The combination of Oracle 9i and the Solaris 8 OE or the Solaris 9 OE has a unique feature when used in combination with DR. When memory is added by a DR operation, Oracle instances can dynamically recognize additional memory within the domain without having to restart the Oracle instance. This is accomplished by the Oracle 9i feature called Dynamic SGA and the added support within the Solaris 8 OE for dynamic intimate shared memory (DISM). The key point is that, depending on the Solaris and Oracle versions being used, you might not have to restart some applications before they will recognize the added resources provided by the DR operations.
Implementing Dynamic Reconfiguration Procedures
When detatching components from a domain, you must consider the implications to the application. Before attempting the DR operation, all DR activities should be fully tested with standard testing procedures and should be well documented. Be sure to configure the test domain with the same technologies and applications used in the production environment to simulate the production domain as closely as possible.

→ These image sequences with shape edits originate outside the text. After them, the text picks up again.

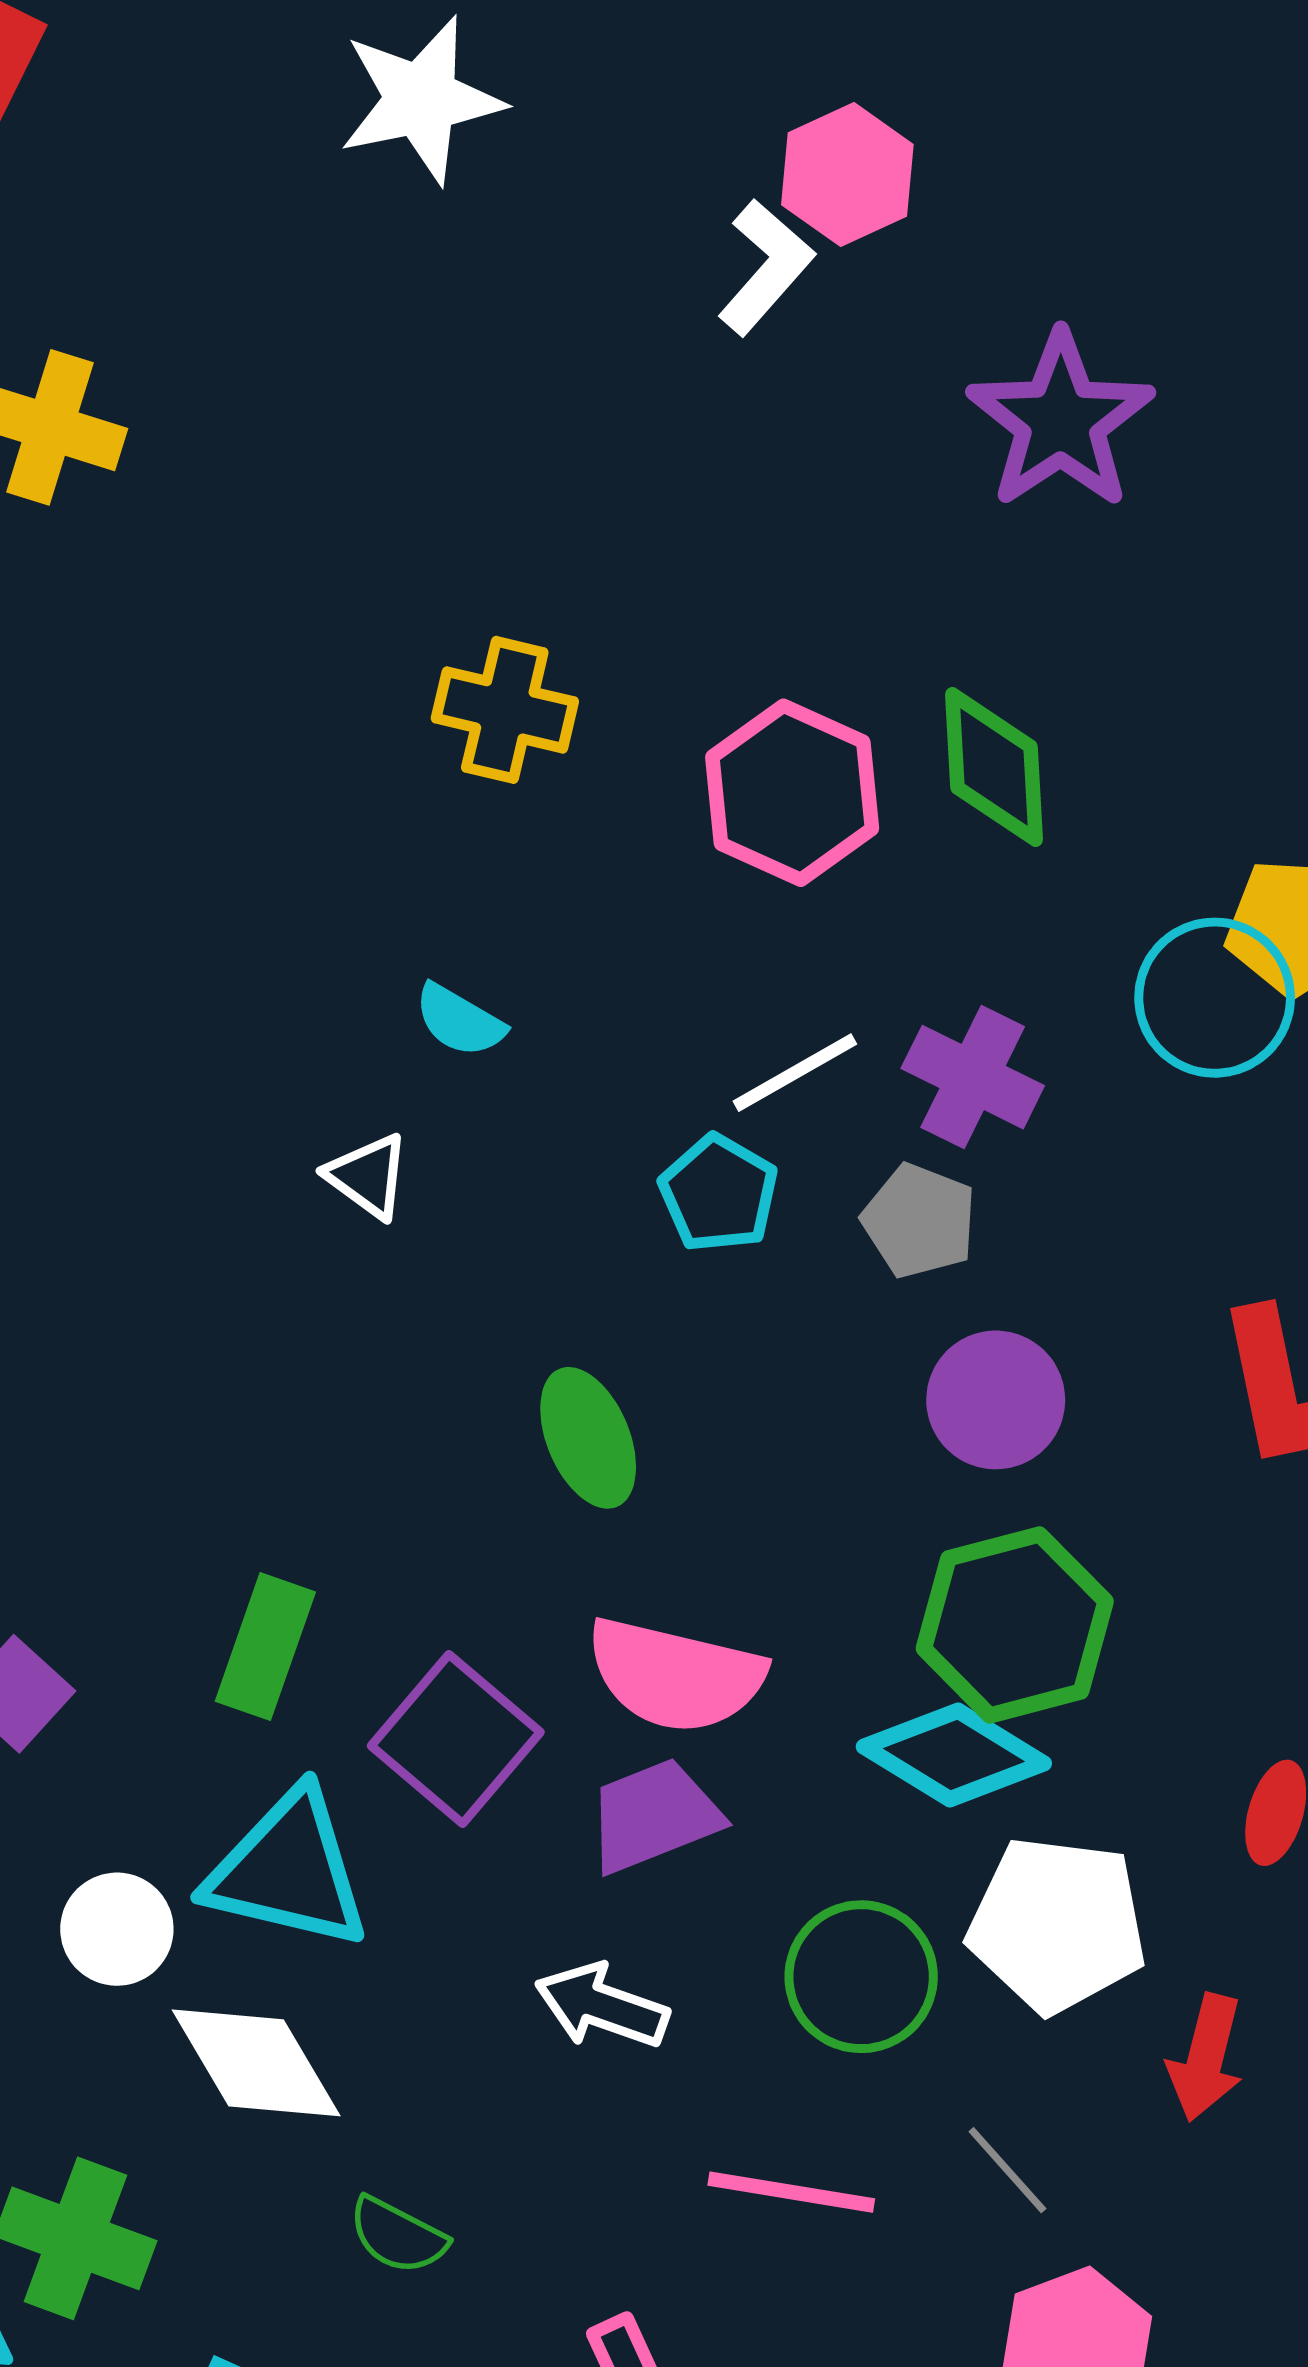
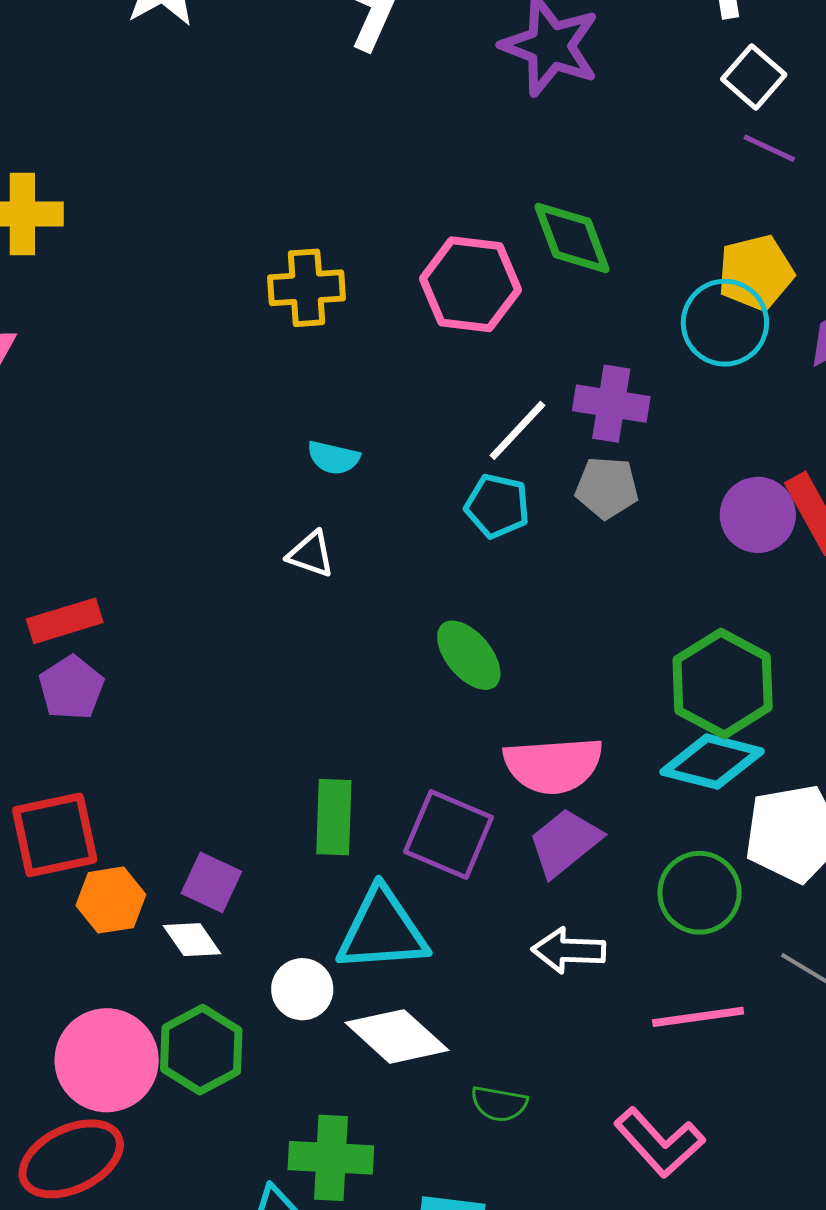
purple circle: (996, 1400) -> (758, 515), moved

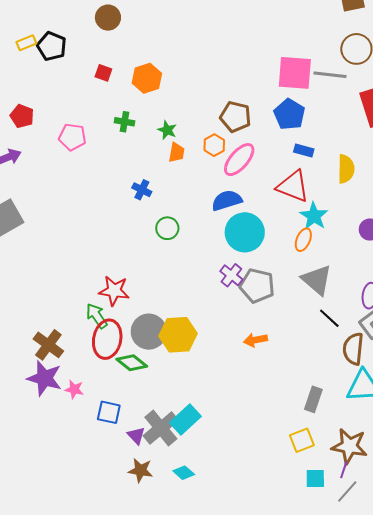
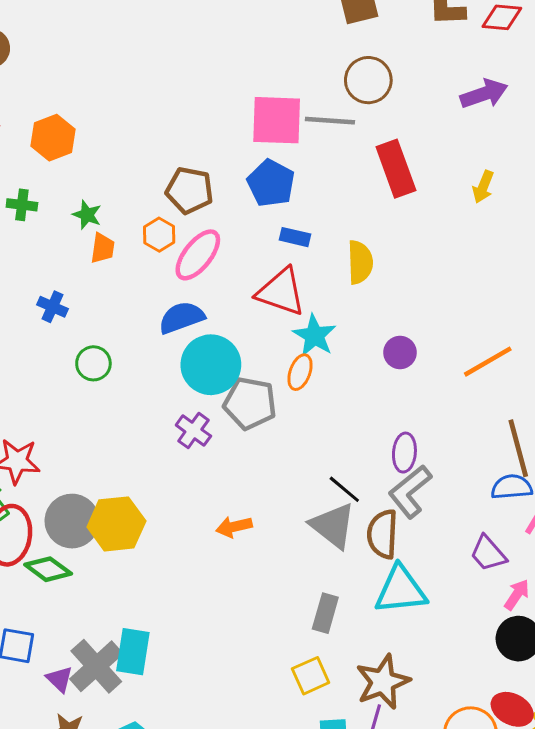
gray triangle: (317, 280) -> (333, 526), moved
gray pentagon: (257, 286) -> (250, 403), moved
cyan rectangle: (185, 419) -> (133, 652), turned -36
brown star: (349, 446) -> (383, 682), turned -30

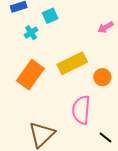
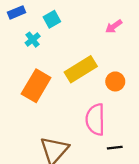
black line: (106, 137) -> (115, 148), moved, turned -40

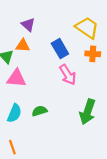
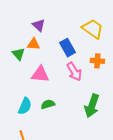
orange cross: (93, 54) -> (97, 61), moved
pink triangle: (16, 78) -> (40, 74), moved

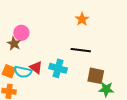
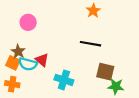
brown star: (14, 43) -> (18, 51), moved
cyan cross: (58, 68) -> (64, 80), moved

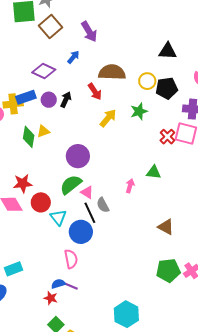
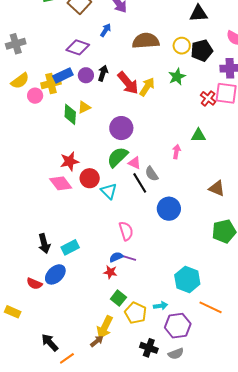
red arrow: (95, 92) -> (128, 83), moved, size x1.4
blue circle: (81, 232) -> (169, 209), moved

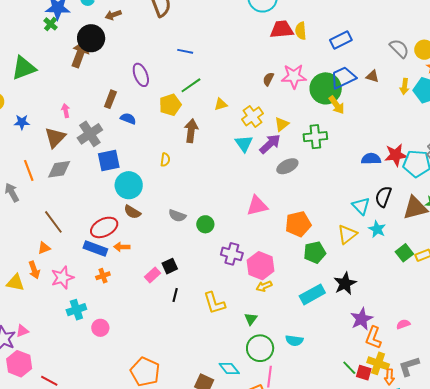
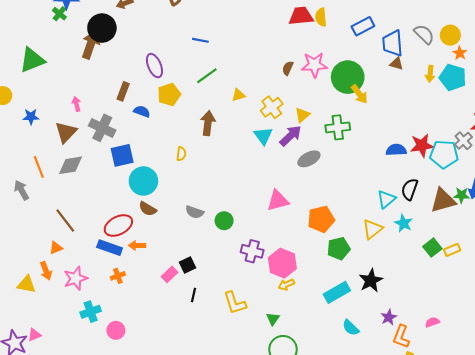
blue trapezoid: (343, 78) -> (393, 43), moved, turned -68
yellow pentagon: (170, 105) -> (169, 95), moved
gray cross: (90, 134) -> (102, 128), turned -30
cyan triangle: (361, 206) -> (386, 199), turned 36
purple star: (362, 319) -> (389, 317), size x0.7
cyan semicircle: (294, 341) -> (351, 328), moved, turned 36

It is critical that you strictly adhere to testing, because the detach operation must pause the operating system and drain memory pages being used by the operating system and applications, thereby temporarily suspending CPUs, processes, and devices. The testing must show that the pausing and draining operation during detach does not adversely affect the applications and operating system on the domain. The testing must also validate that the applications running in the domain where a board is being removed can run effectively with less memory, CPU resources, or I/O bandwidth. Special provisions might be required for DR operations with VERITAS Cluster Server and Sun Cluster_ software, and you should test these procedures as well. This might mean that domains that are part of an active cluster will need to be taken out of the cluster during the DR operation. Also, testing should validate that the boards being added to a domain are reliable. Therefore, the domain used for testing DR operations should test the exact set of boards being proposed in the DR attach operation to the production domain.